**MATERIAL FOR THIS TASK:**

<<<<

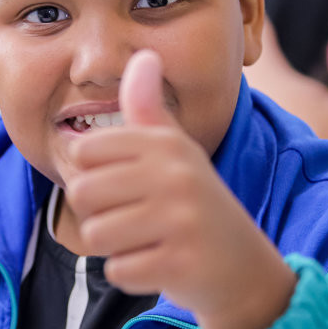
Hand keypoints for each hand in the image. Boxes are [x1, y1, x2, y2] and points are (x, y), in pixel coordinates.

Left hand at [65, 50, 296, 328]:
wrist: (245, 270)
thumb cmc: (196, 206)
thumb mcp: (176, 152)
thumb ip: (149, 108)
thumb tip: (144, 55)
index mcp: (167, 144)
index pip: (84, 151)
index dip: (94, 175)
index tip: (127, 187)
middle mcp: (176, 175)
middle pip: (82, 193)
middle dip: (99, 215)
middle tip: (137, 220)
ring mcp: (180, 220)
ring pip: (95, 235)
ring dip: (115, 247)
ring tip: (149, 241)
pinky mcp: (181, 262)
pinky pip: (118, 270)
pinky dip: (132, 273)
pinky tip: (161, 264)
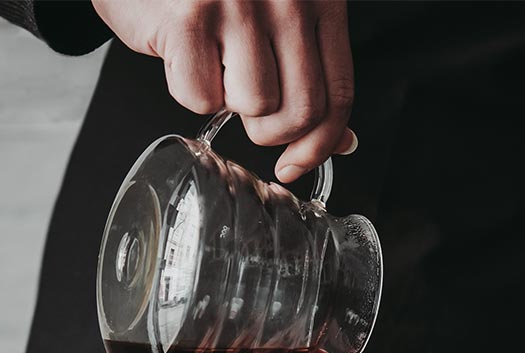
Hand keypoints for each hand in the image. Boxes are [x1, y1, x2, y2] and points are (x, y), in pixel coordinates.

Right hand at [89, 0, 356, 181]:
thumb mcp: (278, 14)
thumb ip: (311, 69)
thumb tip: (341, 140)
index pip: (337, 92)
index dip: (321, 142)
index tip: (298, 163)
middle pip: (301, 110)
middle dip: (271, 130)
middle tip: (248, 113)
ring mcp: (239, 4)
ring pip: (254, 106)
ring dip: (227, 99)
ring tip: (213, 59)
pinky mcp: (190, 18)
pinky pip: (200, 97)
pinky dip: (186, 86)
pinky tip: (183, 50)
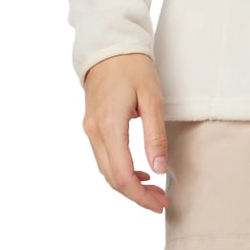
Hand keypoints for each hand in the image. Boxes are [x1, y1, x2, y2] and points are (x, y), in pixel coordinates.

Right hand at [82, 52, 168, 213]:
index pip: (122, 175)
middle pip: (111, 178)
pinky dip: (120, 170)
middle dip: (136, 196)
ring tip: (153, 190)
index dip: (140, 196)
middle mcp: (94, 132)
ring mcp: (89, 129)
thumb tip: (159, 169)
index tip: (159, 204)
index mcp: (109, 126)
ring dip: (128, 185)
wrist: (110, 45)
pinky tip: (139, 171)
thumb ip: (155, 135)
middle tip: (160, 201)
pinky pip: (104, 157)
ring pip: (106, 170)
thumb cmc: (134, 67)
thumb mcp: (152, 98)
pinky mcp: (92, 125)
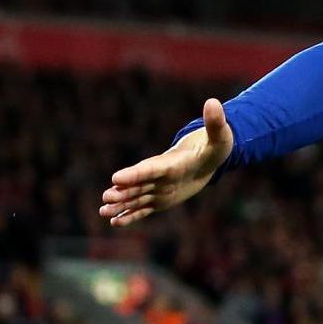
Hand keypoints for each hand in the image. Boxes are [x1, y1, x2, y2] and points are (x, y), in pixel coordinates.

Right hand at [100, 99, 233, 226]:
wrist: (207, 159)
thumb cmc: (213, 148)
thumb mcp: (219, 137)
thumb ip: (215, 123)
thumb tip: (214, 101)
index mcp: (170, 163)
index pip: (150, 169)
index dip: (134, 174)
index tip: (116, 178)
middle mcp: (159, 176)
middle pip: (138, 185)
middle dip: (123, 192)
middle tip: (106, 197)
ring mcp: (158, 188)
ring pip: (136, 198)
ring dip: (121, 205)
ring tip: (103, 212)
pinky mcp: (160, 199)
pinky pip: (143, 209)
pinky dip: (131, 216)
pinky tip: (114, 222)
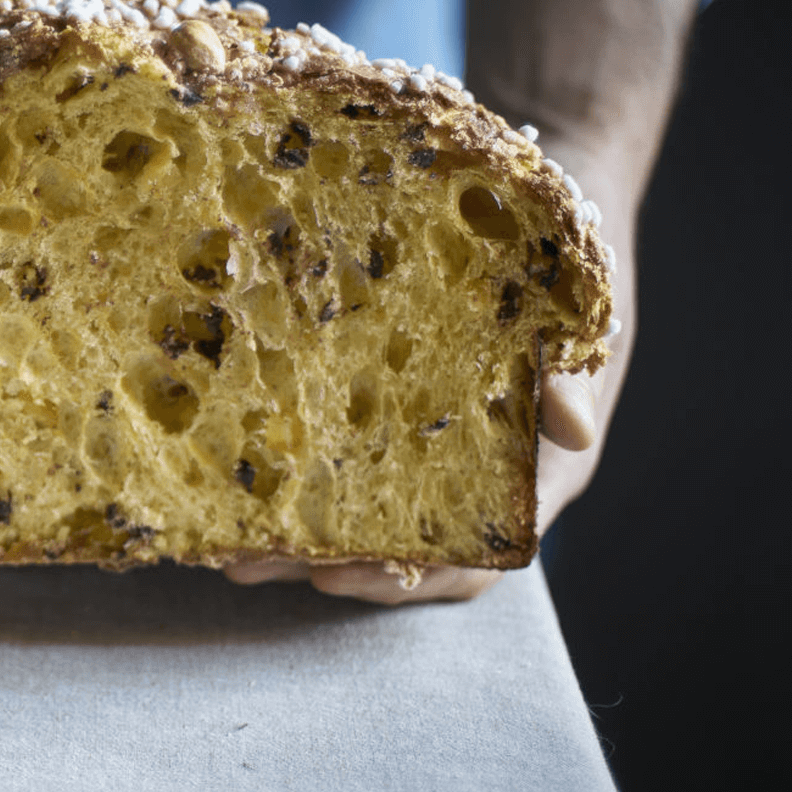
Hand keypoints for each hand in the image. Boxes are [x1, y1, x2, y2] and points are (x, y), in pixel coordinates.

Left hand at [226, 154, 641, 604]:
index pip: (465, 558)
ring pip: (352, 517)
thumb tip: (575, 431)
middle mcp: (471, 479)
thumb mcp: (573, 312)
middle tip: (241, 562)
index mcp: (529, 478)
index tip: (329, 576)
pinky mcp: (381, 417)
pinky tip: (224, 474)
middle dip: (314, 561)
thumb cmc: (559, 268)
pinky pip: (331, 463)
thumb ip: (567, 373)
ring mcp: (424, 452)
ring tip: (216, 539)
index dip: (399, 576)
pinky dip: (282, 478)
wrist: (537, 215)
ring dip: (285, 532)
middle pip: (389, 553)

>>>>

**PROBLEM STATEMENT:** For every line above, produce an exact transcription that omits the images.

**RESULT:**
Hand keypoints for each hand in the image. Boxes are [x1, y1, x2, y2] and points are (x, y), in pixel coordinates.

Left hand at [65, 50, 296, 328]:
wrist: (245, 270)
thumb cmc: (196, 206)
thumb mcp: (176, 152)
thumb ip: (149, 108)
thumb tip: (144, 55)
index mcp: (167, 144)
index pip: (84, 151)
index dip: (94, 175)
index tip: (127, 187)
middle mcp: (176, 175)
middle pip: (82, 193)
middle dip: (99, 215)
middle tip: (137, 220)
ring mcp: (180, 220)
ring pip: (95, 235)
ring dip: (115, 247)
ring tip: (149, 241)
pinky mcp: (181, 262)
pinky pip: (118, 270)
pinky dip: (132, 273)
pinky tip: (161, 264)
Hand keypoints for each hand in the image. Boxes are [x1, y1, x2, y2] and points are (x, y), in pixel coordinates.

Right hand at [89, 0, 356, 181]:
thumb mcp: (278, 14)
thumb ip: (311, 69)
thumb tip: (341, 140)
index pip: (337, 92)
index dip: (321, 142)
index tip: (298, 163)
middle pip: (301, 110)
middle dip: (271, 130)
middle tip: (248, 113)
ring mcp: (239, 4)
ring pip: (254, 106)
ring dip: (227, 99)
ring tip: (213, 59)
pinky mcp: (190, 18)
pinky pip: (200, 97)
pinky dip: (186, 86)
pinky tip: (183, 50)
Hand keypoints for each hand in the image. Boxes are [x1, y1, x2, y2] and points are (x, y), in pixel coordinates.

Right hand at [82, 52, 168, 213]:
index pip: (122, 175)
middle pip: (111, 178)
pinky dip: (120, 170)
middle dip: (136, 196)
ring tip: (153, 190)
index dip: (140, 196)
middle mcp: (94, 132)
ring mcp: (89, 129)
thumb tip: (159, 169)
index tip: (159, 204)
index mcp: (109, 126)
ring dip: (128, 185)
wrist: (110, 45)
pinky tip: (139, 171)
thumb ip: (155, 135)
middle tip: (160, 201)
pinky pip: (104, 157)
ring pip: (106, 170)
thumb cmc: (134, 67)
thumb mcp: (152, 98)
pinky mcp: (92, 125)
Hand keypoints for each hand in the image. Boxes are [x1, y1, x2, y2] and points are (x, y), in pixel coordinates.

Right hand at [100, 99, 233, 226]:
wrist: (207, 159)
thumb cmc: (213, 148)
thumb mcp: (219, 137)
thumb ip: (215, 123)
thumb tip: (214, 101)
index mcp: (170, 163)
index pip: (150, 169)
index dip: (134, 174)
index tip: (116, 178)
middle mcp: (159, 176)
middle pip: (138, 185)
middle dip: (123, 192)
middle tip: (106, 197)
ring mcp: (158, 188)
ring pip: (136, 198)
ring dip: (121, 205)
ring tip: (103, 212)
pinky mcp: (160, 199)
pinky pip: (143, 209)
pinky dip: (131, 216)
pinky tip: (114, 222)
Hand keypoints for each hand in the image. Boxes are [x1, y1, x2, y2] and points are (x, y), in pixel coordinates.

Left hand at [226, 154, 641, 604]:
index pip: (465, 558)
ring pip: (352, 517)
thumb tip: (575, 431)
middle mcp: (471, 479)
thumb mcp: (573, 312)
middle tip: (241, 562)
index mcp: (529, 478)
index tip: (329, 576)
pinky mcp: (381, 417)
pinky tip: (224, 474)
middle dip: (314, 561)
thumb cmc: (559, 268)
pinky pip: (331, 463)
thumb ip: (567, 373)
ring mcp: (424, 452)
ring tip: (216, 539)
index dip: (399, 576)
pinky dip: (282, 478)
wrist: (537, 215)
ring dip: (285, 532)
middle pip: (389, 553)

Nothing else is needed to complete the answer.